Previous technology waves like the internet and mobile eventually democratised access. Currently, AI is doing the opposite. A single engineer with access to frontier models can build products serving millions and generate enormous wealth with minimal infrastructure.

But access to compute, capital and the networks that matter is concentrating in a handful of locations. The gap between those inside the AI economy and those outside it is becoming a chasm. In other words, it's time to learn some new skills - especially in schools, but governments will take years to adapt.

Governments are preparing populations for a world that no longer exists. Schools worry about whether ChatGPT wrote the essay rather than teaching students how to build better models. Universities debate ethics while coding bootcamps teach implementation. The curriculum hasn't changed but the economy has.

"Oh, but critical thinking is essential. The World Economic Forum says so."

Yes it is - but only when it can be applied with razor sharp delivery in the context you live and work in.

In Britain, the top 1% of earners pay 29% of all income tax. When they leave they take their networks and ambition. What remains is a narrower tax base funding services for populations that grow more expensive to support.

The social contract assumed immobility. That assumption is dead.

Governments - regardless of swing - must make themselves more amenable to the AI generation that is about to take off.

They have the option today of accepting they're competing for mobile wealth and talent. That means clear rules, fast decisions and tolerance for risk.

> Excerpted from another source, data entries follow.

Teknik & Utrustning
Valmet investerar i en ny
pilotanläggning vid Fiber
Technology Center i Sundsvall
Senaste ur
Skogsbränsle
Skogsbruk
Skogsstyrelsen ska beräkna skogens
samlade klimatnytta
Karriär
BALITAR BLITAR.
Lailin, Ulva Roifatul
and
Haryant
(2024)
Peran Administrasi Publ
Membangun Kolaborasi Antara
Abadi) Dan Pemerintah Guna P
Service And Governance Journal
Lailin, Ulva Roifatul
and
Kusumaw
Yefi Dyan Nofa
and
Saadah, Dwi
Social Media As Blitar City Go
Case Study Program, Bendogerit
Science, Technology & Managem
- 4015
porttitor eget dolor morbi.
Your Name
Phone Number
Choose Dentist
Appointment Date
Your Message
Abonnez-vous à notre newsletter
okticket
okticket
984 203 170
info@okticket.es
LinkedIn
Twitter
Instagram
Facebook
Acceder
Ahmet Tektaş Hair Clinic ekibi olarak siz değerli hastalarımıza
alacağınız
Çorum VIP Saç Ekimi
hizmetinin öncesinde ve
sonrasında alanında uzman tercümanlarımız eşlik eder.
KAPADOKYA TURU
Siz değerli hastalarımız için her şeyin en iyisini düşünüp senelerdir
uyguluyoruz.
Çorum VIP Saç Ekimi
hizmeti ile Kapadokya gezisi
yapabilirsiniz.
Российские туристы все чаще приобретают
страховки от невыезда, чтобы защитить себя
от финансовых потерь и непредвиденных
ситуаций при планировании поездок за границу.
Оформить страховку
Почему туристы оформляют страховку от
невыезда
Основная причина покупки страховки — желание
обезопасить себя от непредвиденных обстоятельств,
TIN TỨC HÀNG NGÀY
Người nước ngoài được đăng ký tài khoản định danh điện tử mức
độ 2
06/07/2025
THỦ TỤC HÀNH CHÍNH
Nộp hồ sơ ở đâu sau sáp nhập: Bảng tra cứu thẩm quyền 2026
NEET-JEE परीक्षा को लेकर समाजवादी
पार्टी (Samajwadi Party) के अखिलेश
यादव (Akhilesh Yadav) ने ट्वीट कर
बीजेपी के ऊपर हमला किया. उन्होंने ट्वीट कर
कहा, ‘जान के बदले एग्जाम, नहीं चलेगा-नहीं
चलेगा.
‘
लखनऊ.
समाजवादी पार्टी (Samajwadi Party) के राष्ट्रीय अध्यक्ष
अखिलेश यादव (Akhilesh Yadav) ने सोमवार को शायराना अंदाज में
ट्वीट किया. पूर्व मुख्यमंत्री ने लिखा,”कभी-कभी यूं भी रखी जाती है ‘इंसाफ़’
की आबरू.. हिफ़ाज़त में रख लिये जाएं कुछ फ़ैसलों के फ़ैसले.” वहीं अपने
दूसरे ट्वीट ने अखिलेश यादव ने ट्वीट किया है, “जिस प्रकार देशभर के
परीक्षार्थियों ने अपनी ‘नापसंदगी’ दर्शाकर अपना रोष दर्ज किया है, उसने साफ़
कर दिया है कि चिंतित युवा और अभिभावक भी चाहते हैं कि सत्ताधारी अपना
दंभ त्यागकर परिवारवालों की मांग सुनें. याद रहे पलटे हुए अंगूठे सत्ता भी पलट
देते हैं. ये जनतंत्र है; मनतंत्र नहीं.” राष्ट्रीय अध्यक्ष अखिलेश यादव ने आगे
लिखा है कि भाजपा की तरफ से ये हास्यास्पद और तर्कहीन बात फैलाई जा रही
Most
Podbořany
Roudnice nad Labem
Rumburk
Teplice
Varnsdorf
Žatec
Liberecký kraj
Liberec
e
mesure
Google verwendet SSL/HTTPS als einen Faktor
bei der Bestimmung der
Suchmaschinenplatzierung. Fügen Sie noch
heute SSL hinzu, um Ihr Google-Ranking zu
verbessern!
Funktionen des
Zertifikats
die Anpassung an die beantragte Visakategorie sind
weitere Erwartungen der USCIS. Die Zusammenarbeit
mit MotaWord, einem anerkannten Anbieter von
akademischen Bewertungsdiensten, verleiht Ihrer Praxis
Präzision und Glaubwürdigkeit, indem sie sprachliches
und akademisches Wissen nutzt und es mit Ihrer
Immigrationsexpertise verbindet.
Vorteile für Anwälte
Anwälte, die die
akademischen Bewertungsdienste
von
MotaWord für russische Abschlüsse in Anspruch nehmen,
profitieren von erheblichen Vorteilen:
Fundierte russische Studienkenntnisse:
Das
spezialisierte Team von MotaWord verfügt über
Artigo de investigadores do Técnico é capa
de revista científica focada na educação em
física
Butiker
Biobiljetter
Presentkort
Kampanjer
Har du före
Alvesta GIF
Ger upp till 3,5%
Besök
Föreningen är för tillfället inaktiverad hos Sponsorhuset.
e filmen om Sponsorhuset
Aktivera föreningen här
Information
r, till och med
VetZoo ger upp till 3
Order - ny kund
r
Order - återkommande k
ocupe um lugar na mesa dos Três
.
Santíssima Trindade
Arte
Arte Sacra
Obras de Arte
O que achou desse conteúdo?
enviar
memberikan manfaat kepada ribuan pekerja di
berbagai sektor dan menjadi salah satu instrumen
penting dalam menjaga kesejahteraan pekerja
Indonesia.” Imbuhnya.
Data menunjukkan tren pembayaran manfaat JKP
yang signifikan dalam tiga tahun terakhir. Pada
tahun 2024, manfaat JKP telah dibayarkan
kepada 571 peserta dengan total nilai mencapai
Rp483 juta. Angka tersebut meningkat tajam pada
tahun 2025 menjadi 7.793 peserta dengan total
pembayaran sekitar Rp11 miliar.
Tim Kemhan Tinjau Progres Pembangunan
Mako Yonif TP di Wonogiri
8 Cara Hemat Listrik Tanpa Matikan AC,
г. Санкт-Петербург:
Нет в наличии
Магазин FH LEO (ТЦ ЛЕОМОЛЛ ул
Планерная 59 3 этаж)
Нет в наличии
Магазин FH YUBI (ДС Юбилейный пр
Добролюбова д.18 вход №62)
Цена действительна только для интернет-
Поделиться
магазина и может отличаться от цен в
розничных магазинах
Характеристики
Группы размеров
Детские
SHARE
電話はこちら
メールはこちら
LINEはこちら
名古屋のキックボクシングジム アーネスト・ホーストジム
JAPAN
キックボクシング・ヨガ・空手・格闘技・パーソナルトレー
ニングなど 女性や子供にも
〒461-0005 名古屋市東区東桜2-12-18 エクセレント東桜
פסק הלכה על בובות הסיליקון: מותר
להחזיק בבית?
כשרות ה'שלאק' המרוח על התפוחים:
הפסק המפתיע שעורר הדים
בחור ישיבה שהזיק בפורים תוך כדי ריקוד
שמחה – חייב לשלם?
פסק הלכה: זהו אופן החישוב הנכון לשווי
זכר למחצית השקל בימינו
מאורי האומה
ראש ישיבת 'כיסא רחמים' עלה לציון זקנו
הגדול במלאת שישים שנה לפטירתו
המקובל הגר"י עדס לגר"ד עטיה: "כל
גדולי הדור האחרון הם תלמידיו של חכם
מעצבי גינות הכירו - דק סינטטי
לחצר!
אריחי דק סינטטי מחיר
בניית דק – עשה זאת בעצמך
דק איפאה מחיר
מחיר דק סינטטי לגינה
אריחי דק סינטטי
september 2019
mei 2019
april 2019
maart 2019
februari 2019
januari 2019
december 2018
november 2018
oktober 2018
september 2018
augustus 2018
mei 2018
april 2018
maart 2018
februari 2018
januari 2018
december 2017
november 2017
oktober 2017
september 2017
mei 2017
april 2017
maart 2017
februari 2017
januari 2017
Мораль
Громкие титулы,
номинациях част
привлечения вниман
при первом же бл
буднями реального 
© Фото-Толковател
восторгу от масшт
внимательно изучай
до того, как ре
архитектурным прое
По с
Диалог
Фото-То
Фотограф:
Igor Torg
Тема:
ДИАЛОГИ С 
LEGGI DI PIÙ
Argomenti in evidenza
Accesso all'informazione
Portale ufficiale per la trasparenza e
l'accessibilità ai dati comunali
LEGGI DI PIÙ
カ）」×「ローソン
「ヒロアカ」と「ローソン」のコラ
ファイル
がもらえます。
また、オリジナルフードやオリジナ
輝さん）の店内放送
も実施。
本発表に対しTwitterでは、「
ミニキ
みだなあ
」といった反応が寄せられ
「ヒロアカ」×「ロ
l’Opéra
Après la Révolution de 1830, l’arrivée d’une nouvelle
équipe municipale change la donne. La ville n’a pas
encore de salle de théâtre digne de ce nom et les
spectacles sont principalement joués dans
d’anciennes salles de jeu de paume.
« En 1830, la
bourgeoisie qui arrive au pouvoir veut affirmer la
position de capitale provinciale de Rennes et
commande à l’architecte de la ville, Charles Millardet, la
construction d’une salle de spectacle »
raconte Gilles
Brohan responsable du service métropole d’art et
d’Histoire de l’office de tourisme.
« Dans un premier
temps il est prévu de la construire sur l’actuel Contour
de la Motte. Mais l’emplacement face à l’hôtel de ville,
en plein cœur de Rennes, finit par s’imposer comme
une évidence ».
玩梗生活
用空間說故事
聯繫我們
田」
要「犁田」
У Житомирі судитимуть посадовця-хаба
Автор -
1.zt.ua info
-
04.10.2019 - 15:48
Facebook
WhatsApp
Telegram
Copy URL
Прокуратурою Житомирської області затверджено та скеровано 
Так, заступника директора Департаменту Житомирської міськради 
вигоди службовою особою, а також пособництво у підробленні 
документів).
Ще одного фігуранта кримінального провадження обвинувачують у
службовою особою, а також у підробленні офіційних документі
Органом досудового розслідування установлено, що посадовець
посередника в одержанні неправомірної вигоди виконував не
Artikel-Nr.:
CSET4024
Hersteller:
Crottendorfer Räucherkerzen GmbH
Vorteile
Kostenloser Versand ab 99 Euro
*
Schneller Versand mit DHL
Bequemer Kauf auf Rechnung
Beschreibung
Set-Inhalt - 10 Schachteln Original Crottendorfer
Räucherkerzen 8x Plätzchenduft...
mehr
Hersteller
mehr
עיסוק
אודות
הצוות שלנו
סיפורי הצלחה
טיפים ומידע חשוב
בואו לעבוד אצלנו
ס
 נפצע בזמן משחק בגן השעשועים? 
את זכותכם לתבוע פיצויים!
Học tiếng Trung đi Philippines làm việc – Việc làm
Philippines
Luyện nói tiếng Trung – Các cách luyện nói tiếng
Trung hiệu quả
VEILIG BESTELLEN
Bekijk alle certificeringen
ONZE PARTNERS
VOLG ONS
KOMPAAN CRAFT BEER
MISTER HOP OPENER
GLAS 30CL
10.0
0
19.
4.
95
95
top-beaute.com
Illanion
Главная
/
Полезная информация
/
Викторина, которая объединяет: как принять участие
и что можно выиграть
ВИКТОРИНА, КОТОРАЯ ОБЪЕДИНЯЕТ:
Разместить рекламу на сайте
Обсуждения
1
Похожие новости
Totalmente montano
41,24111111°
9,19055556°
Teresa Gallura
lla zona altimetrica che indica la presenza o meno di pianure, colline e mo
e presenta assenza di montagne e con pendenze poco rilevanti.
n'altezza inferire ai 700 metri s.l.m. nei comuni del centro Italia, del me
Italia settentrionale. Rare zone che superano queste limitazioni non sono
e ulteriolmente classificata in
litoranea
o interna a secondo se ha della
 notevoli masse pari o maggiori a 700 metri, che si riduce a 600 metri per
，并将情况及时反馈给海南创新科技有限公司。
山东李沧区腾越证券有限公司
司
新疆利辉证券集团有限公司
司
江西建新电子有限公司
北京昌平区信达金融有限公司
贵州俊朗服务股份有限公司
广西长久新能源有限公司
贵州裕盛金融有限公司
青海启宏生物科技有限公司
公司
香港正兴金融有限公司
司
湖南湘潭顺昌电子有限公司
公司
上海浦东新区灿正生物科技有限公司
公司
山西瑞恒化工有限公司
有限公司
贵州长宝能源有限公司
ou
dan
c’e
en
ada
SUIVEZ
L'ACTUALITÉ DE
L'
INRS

Or they can keep squeezing and watch their tax base shrink. The middle path delivers high taxes without high services, regulation without competence and rhetoric while the people funding the system quietly leave or just lose hope.

The Sovereign Individual book predicted governments would fragment into competing service providers like medieval city-states. We're not there yet but we're closer than anyone in Westminster, Washington or Brussels would like to admit.

My friend moving to Dubai has read the roadmap. The question is why do governments pretend it doesn't exist.